RAID Server “Write Hole” Phenomenon

Following a power outage during the write process to a RAID it could result in the “write hole” phenomenon. All RAID arrays are subject to this problem whereby it’s impossible to determine which disk the data blocks or parity information was not written, including RAID 1, RAID 5 and RAID 6.

The biggest issue is, that this is undetectable thereby going unnoticed which could result in problems at a later time. This phenomenon is quite rare, but it can lead to serious problems, especially if a failure occurs which requires data recovery.

Data Not Committed

In the event of a power failure it is possible that not all data pending is written to all the disks in a RAID array. Most modern file system incorporates journaling, which means that a power failure is not usually a problem, as failed writes are still stored in the journal.

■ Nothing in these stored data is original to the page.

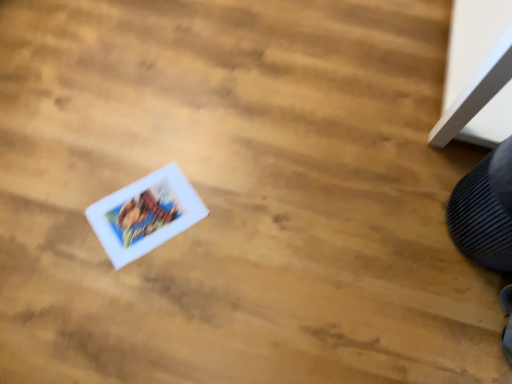
Question: Is white matte comic book at center surrounding black textured shoe at lower right?

Choices:
 (A) yes
 (B) no

Answer: (B)

Question: Could you tell me if white matte comic book at center is facing black textured shoe at lower right?

Choices:
 (A) no
 (B) yes

Answer: (A)

Question: Does white matte comic book at center have a smaller size compared to black textured shoe at lower right?

Choices:
 (A) yes
 (B) no

Answer: (A)

Question: Would you say white matte comic book at center is a long distance from black textured shoe at lower right?

Choices:
 (A) yes
 (B) no

Answer: (B)

Question: From a real-world perspective, is white matte comic book at center positioned under black textured shoe at lower right based on gravity?

Choices:
 (A) no
 (B) yes

Answer: (B)

Question: Can you confirm if white matte comic book at center is positioned to the right of black textured shoe at lower right?

Choices:
 (A) no
 (B) yes

Answer: (A)

Question: Is black textured shoe at lower right taller than white matte comic book at center?

Choices:
 (A) no
 (B) yes

Answer: (B)

Question: Is black textured shoe at lower right aimed at white matte comic book at center?

Choices:
 (A) no
 (B) yes

Answer: (B)

Question: Is black textured shoe at lower right shorter than white matte comic book at center?

Choices:
 (A) no
 (B) yes

Answer: (A)

Question: Is black textured shoe at lower right further to camera compared to white matte comic book at center?

Choices:
 (A) no
 (B) yes

Answer: (A)

Question: From a real-world perspective, does black textured shoe at lower right sit lower than white matte comic book at center?

Choices:
 (A) yes
 (B) no

Answer: (B)

Question: From a real-world perspective, is black textured shoe at lower right on white matte comic book at center?

Choices:
 (A) yes
 (B) no

Answer: (A)

Question: Based on their sizes in the image, would you say black textured shoe at lower right is bigger or smaller than white matte comic book at center?

Choices:
 (A) big
 (B) small

Answer: (A)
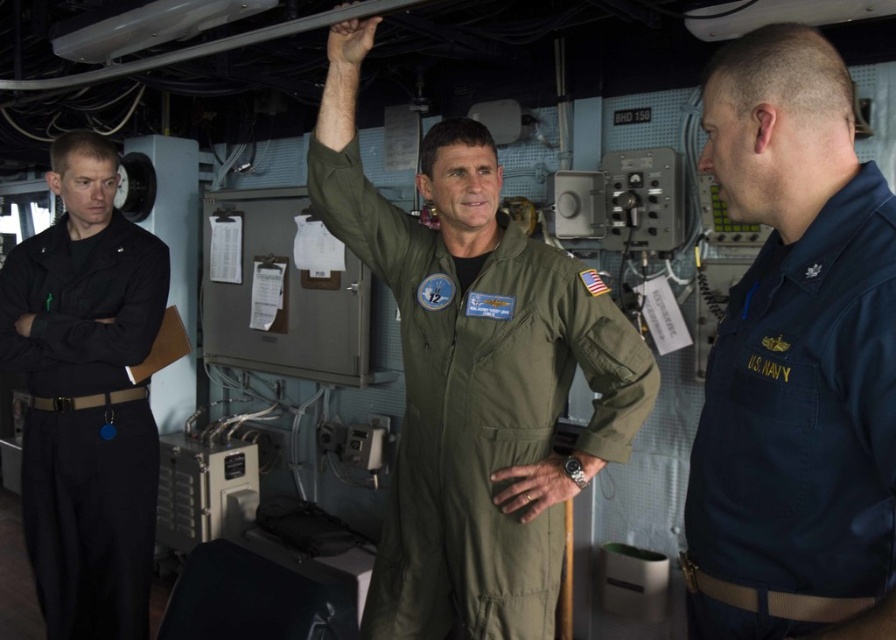
Describe the element at coordinates (799, 432) in the screenshot. I see `navy blue fabric us navy uniform at right` at that location.

Who is shorter, navy blue fabric us navy uniform at right or black cotton pants at left?

Standing shorter between the two is navy blue fabric us navy uniform at right.

Between point (828, 387) and point (145, 298), which one is positioned behind?

Positioned behind is point (145, 298).

Find the location of a particular element. Image resolution: width=896 pixels, height=640 pixels. navy blue fabric us navy uniform at right is located at coordinates (799, 432).

Is olive green fabric jumpsuit at center shorter than navy blue fabric us navy uniform at right?

Incorrect, olive green fabric jumpsuit at center's height does not fall short of navy blue fabric us navy uniform at right's.

Is olive green fabric jumpsuit at center closer to the viewer compared to navy blue fabric us navy uniform at right?

No, olive green fabric jumpsuit at center is behind navy blue fabric us navy uniform at right.

What do you see at coordinates (479, 412) in the screenshot?
I see `olive green fabric jumpsuit at center` at bounding box center [479, 412].

Identify the location of olive green fabric jumpsuit at center. (479, 412).

Who is shorter, olive green fabric jumpsuit at center or black cotton pants at left?

Standing shorter between the two is olive green fabric jumpsuit at center.

Is point (383, 576) positioned before point (2, 272)?

Yes, point (383, 576) is closer to viewer.

Is point (475, 461) farther from camera compared to point (145, 579)?

No, it is not.

At what (x,y) coordinates should I click in order to perform the action: click on olive green fabric jumpsuit at center. Please return your answer as a coordinate pair (x, y). Image resolution: width=896 pixels, height=640 pixels. Looking at the image, I should click on (479, 412).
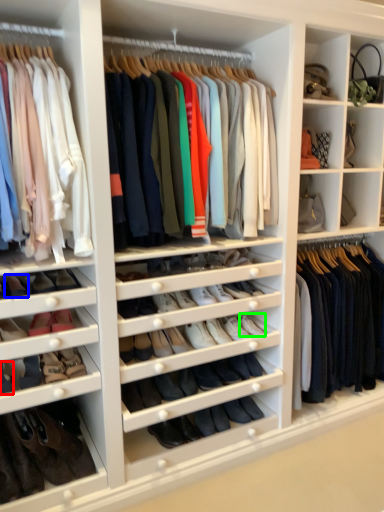
Question: Which is farther away from shoe (highlighted by a red box)? shoe (highlighted by a blue box) or shoe (highlighted by a green box)?

Choices:
 (A) shoe
 (B) shoe

Answer: (B)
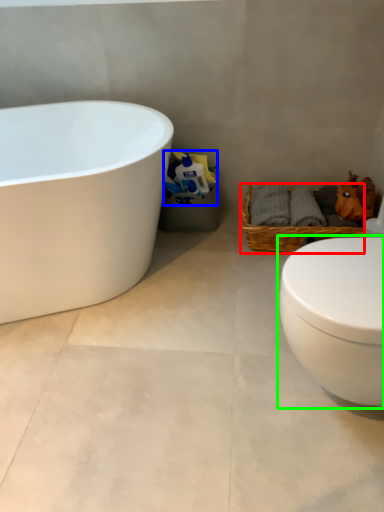
Question: Which object is positioned farthest from picnic basket (highlighted by a red box)? Select from toilet paper (highlighted by a blue box) and toilet (highlighted by a green box).

Choices:
 (A) toilet paper
 (B) toilet

Answer: (B)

A RAID array however performs multiple read/write tasks in parallel, which may lead to data not be written to all disks due to timing issues.

If a data block was not written to a file, when the file system is mounted, the journaling may well correct any issue, but the failure to write the parity stripe could go undetected until a time when the parity data is required.

Resynchronising the Array

The example of a RAID 1 mirrored pair, whereby data is written to a pair of disks, illustrates the problem when a discrepancy between the two disks is detected following a power failure. Unfortunately in these circumstances it is almost impossible to know which disk holds the correct version of that data. For a RAID where the parity information is calculated, the same is also true when the parity data does not match the data blocks stored in a data stripe.

There is advice that regular resynchronisation of the array should be made. However, running a resynchronisation process could result in the incorrect data being committed as part of the RAID, which could lead to either corruption of file system data structures or file contents. It is therefore debatable whether regular resynchronisation as part of RAID maintenance is a good thing.

UPS and Data Recovery

The Installation of an uninterruptible power supply (UPS) on a server system running a RAID is the best choice in order to avoid suffering the “write hole” phenomenon. This allows the server to make a controlled shutdown allowing all data to be committed to the RAID, thereby avoiding file system corruption.

It is almost impossible to determine which disks hold the correct data if a “write hole” is present, although the detection is almost impossible. Manual intervention may make it possible to resolve some of these issues. In most cases it may be impossible to determine which disks hold the correct data, so it’s important to reduce the risks of suffering “write hole” damage.